YOUR ASSIGNMENT — Give the data below again exactly as it stands. Omit the pictures.

SUPPLIED ENTRIES —
++++++++++
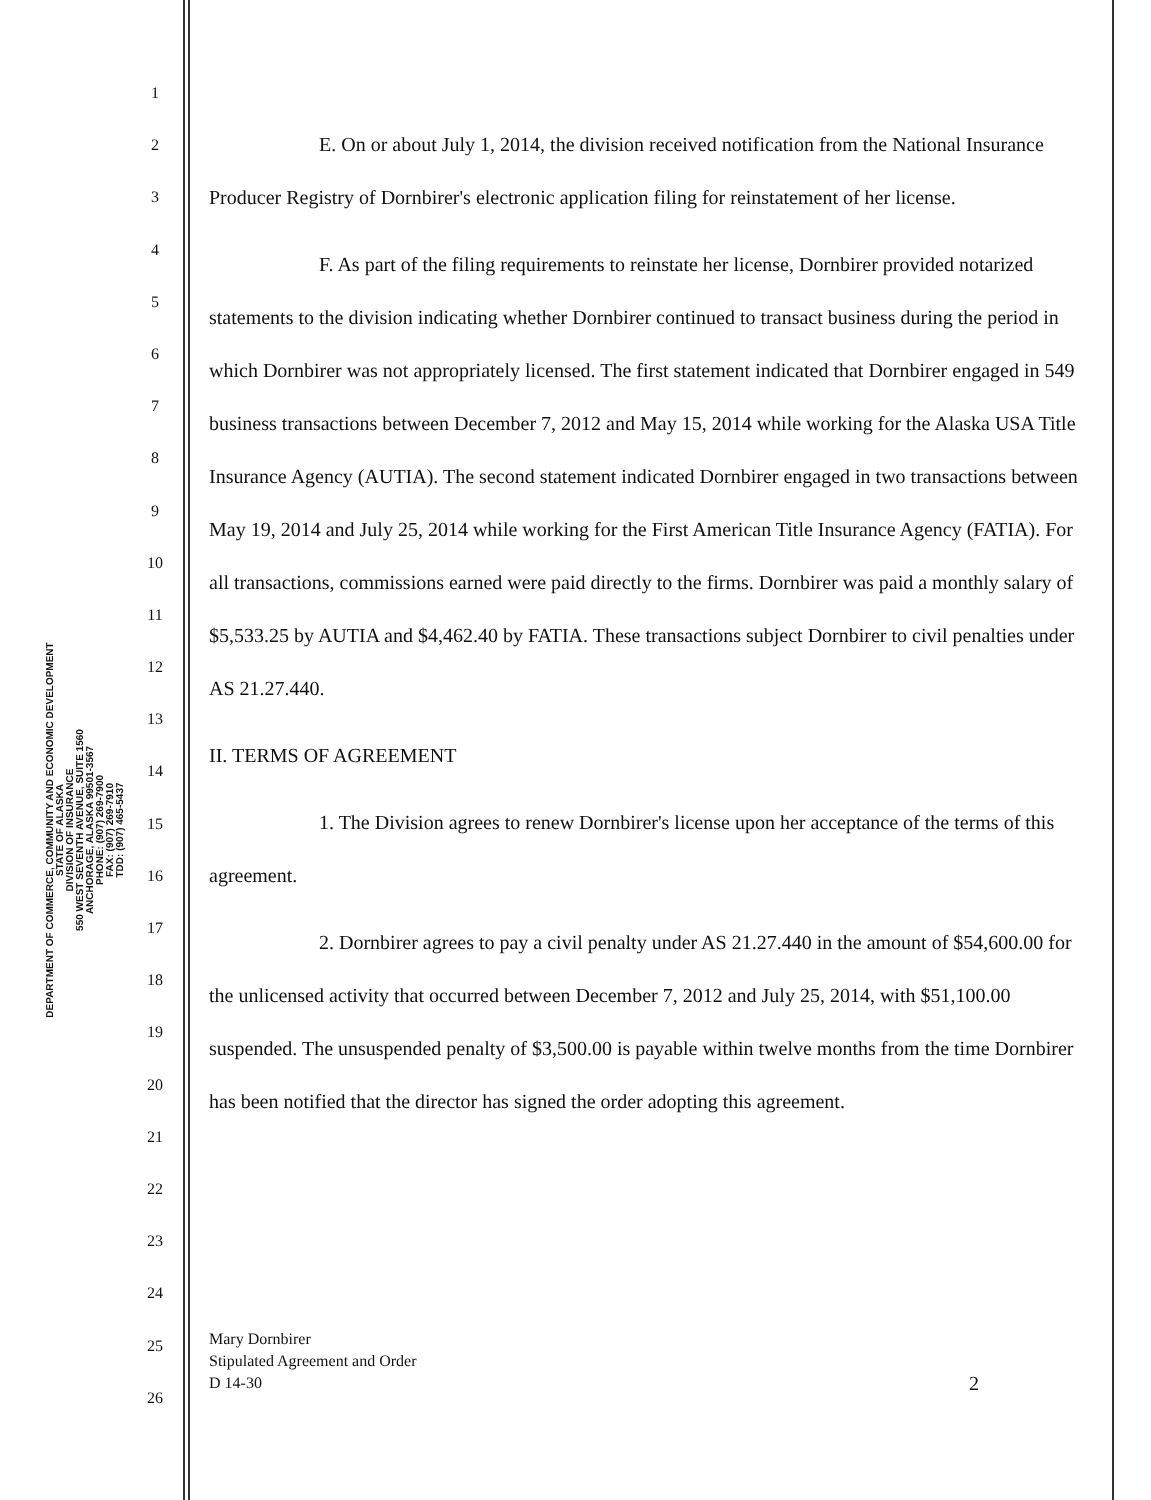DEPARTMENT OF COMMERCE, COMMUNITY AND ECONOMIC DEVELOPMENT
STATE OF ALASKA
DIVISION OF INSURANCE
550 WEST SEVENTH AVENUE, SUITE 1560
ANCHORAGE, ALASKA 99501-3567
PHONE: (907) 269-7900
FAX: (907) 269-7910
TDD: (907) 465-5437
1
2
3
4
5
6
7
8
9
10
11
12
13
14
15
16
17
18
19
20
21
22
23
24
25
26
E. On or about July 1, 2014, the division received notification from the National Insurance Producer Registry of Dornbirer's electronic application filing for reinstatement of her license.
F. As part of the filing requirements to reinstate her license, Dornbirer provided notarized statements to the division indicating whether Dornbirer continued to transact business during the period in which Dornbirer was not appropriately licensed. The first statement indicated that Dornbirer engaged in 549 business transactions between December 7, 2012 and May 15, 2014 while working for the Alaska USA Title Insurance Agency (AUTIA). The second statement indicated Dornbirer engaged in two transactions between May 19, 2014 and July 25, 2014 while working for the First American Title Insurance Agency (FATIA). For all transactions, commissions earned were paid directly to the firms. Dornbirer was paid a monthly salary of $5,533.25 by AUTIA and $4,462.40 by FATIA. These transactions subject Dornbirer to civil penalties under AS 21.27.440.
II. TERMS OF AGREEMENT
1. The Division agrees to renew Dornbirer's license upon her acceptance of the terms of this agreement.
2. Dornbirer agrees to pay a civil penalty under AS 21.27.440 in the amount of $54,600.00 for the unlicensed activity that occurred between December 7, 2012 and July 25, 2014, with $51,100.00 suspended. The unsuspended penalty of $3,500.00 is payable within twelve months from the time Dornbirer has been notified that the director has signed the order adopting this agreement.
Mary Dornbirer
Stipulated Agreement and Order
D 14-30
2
++++++++++
REPLY TO THE TASK —
DEPARTMENT OF COMMERCE, COMMUNITY AND ECONOMIC DEVELOPMENT
STATE OF ALASKA
DIVISION OF INSURANCE
550 WEST SEVENTH AVENUE, SUITE 1560
ANCHORAGE, ALASKA 99501-3567
PHONE: (907) 269-7900
FAX: (907) 269-7910
TDD: (907) 465-5437
1
2
3
4
5
6
7
8
9
10
11
12
13
14
15
16
17
18
19
20
21
22
23
24
25
26
E. On or about July 1, 2014, the division received notification from the National Insurance Producer Registry of Dornbirer's electronic application filing for reinstatement of her license.
F. As part of the filing requirements to reinstate her license, Dornbirer provided notarized statements to the division indicating whether Dornbirer continued to transact business during the period in which Dornbirer was not appropriately licensed. The first statement indicated that Dornbirer engaged in 549 business transactions between December 7, 2012 and May 15, 2014 while working for the Alaska USA Title Insurance Agency (AUTIA). The second statement indicated Dornbirer engaged in two transactions between May 19, 2014 and July 25, 2014 while working for the First American Title Insurance Agency (FATIA). For all transactions, commissions earned were paid directly to the firms. Dornbirer was paid a monthly salary of $5,533.25 by AUTIA and $4,462.40 by FATIA. These transactions subject Dornbirer to civil penalties under AS 21.27.440.
II. TERMS OF AGREEMENT
1. The Division agrees to renew Dornbirer's license upon her acceptance of the terms of this agreement.
2. Dornbirer agrees to pay a civil penalty under AS 21.27.440 in the amount of $54,600.00 for the unlicensed activity that occurred between December 7, 2012 and July 25, 2014, with $51,100.00 suspended. The unsuspended penalty of $3,500.00 is payable within twelve months from the time Dornbirer has been notified that the director has signed the order adopting this agreement.
Mary Dornbirer
Stipulated Agreement and Order
D 14-30
2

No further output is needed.